Since most crypto exchanges don’t allow automated trading, there’s no way to do this without the help of a bot. But even though a crypto trading bot can be a welcome addition to your tool kit when trading on margin, it’s important to remember that all bots are not created equal.

Cross Margin

Cross margin trading is a system used by investors to increase their trading capital and gain access to more assets. It allows an investor to purchase assets with loans that are often secured by the collateral of other assets. 

This method makes it possible for investors to trade up to a larger position of a particular asset than they would be able to otherwise, and is particularly useful for investments whose value has risen dramatically.

Isolated Margin

Isolated margin trading in crypto markets is a great way to hold higher positions on coins you like and make gains in the long term.

Isolated margin trading occurs when a trader sells Bitcoin, ETH, USTC coin or cryptocurrency to liquidate their position and pay off debts. Isolated margin trading occurs on the exchange and is different from the short-selling on other exchanges.

Isolated margin trading is a strategy that uses the concept of leverage to earn more money than traditional trading methods. When you isolate your margin trade, you are not required to keep any funds in an account and you can close your position at any time.

Liquidation 

If you are planning to trade cryptos, it is important to understand how liquidation works in margin trading.

Liquidation is a concept that’s sometimes difficult to understand for those new to the world of margin trading, particularly in the crypto markets. Equity traders are used to being taken out of a position when the borrowed funds (the margin) get too close or exceed their account balance.
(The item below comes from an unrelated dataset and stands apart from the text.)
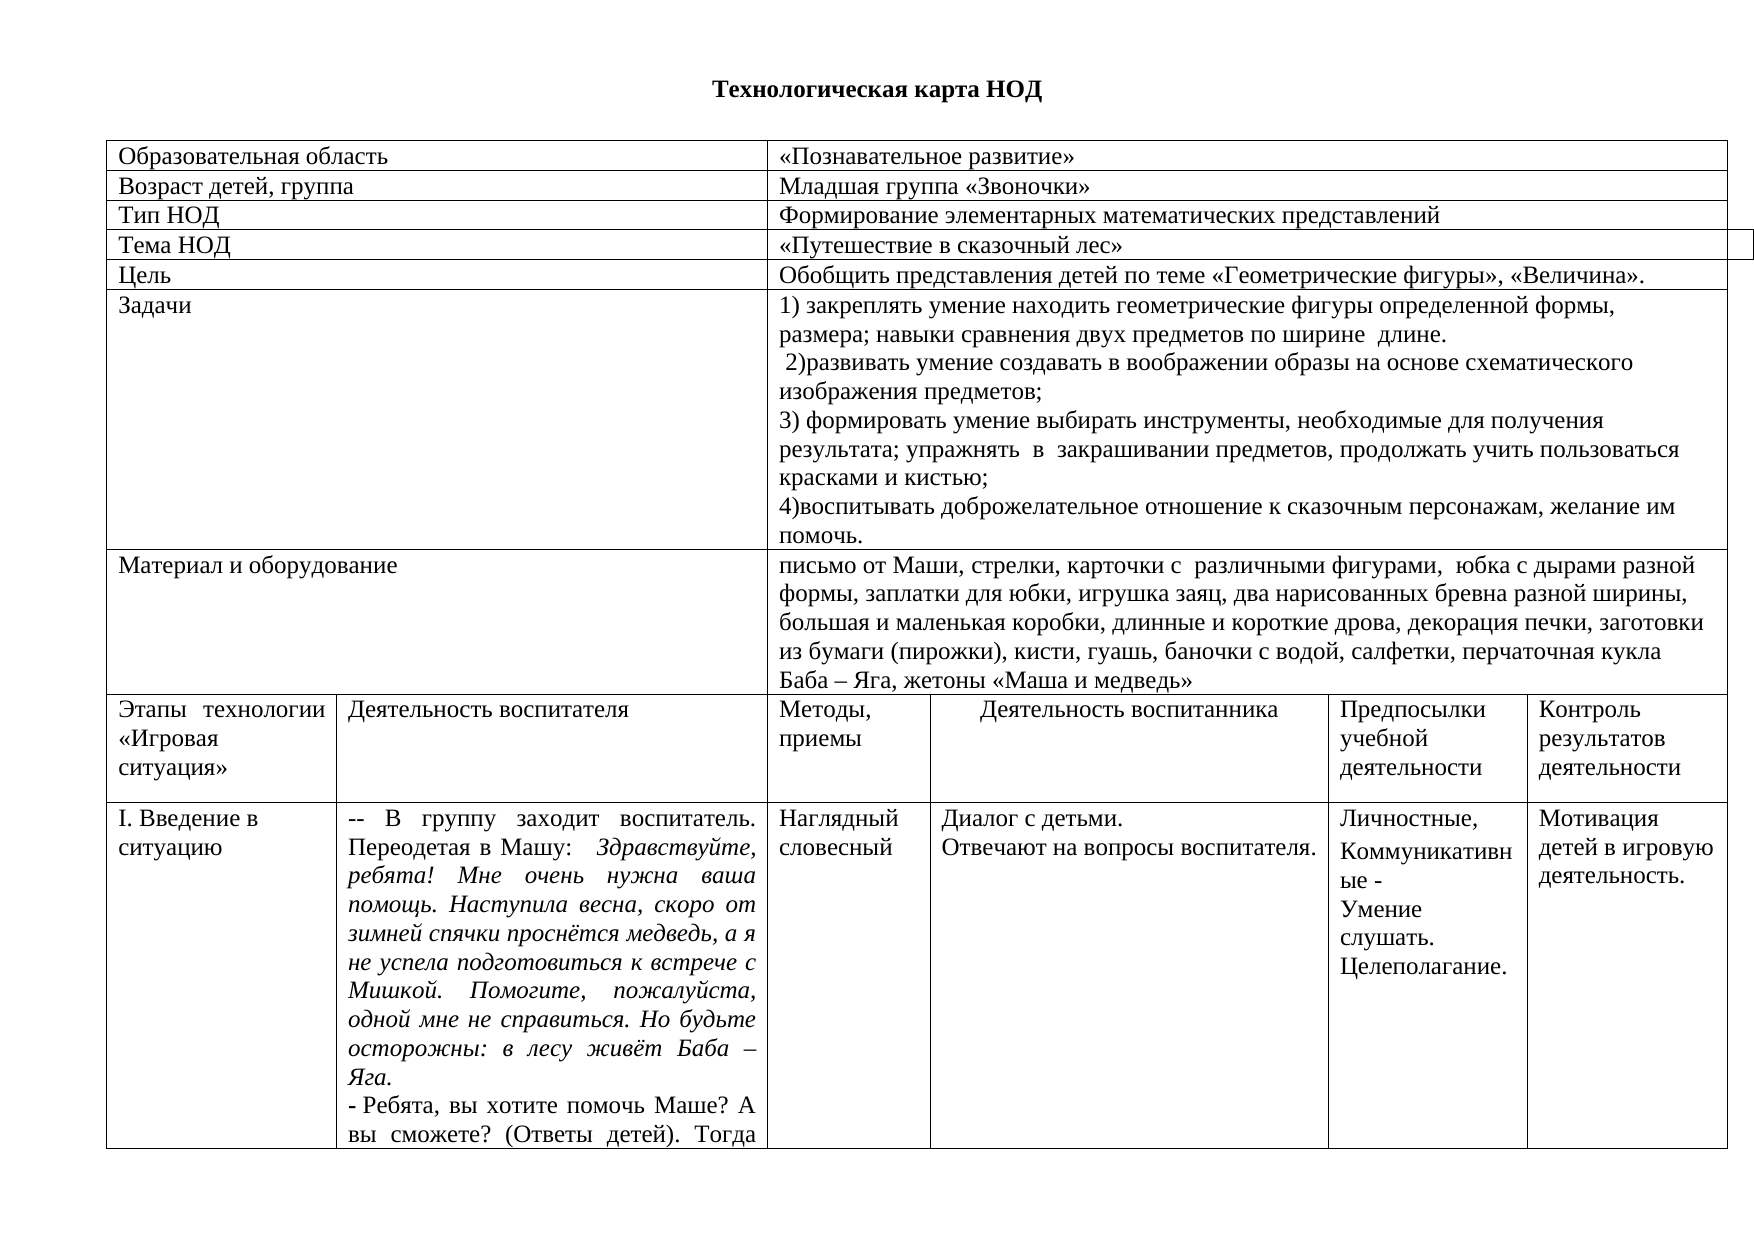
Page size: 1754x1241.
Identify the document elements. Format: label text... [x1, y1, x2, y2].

table_cell Возраст детей, группа [107, 171, 767, 199]
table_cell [931, 803, 1328, 1148]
Crypto traders have no such protection—if you’re long and your position moves against you, there’s nothing stopping you from being liquidated out at a loss. 

In crypto margin trading, liquidation occurs when your collateral gets sold off at a price below the market value because of excessive losses. This can happen to both new and experienced traders. It’s important to understand what liquidation is so you can protect yourself from it.

How To Mitigate Risks In Margin Trading

  • Don’t use borrowed money for long-term investments or for buying cryptocurrencies with a low market cap 
  • Remember that the profits and losses from your trades are magnified when leveraged 
  • Never borrow money from a third party for margin trading 
  • Always set a stop-loss when trading on margin 
  • Make sure that you’re familiar with your broker’s terms and conditions before signing up 
  • Consider opening multiple positions of different sizes, especially if you’re using borrowed money

Conclusion

Margin trading is a tool that allows you to trade cryptocurrencies with borrowed funds, and it can be an invaluable tool for those who don’t have the assets necessary to participate in an investment opportunity. 

However, margin trading is a risky business, so it’s important to understand how it works and what the risks are before putting your money into a position.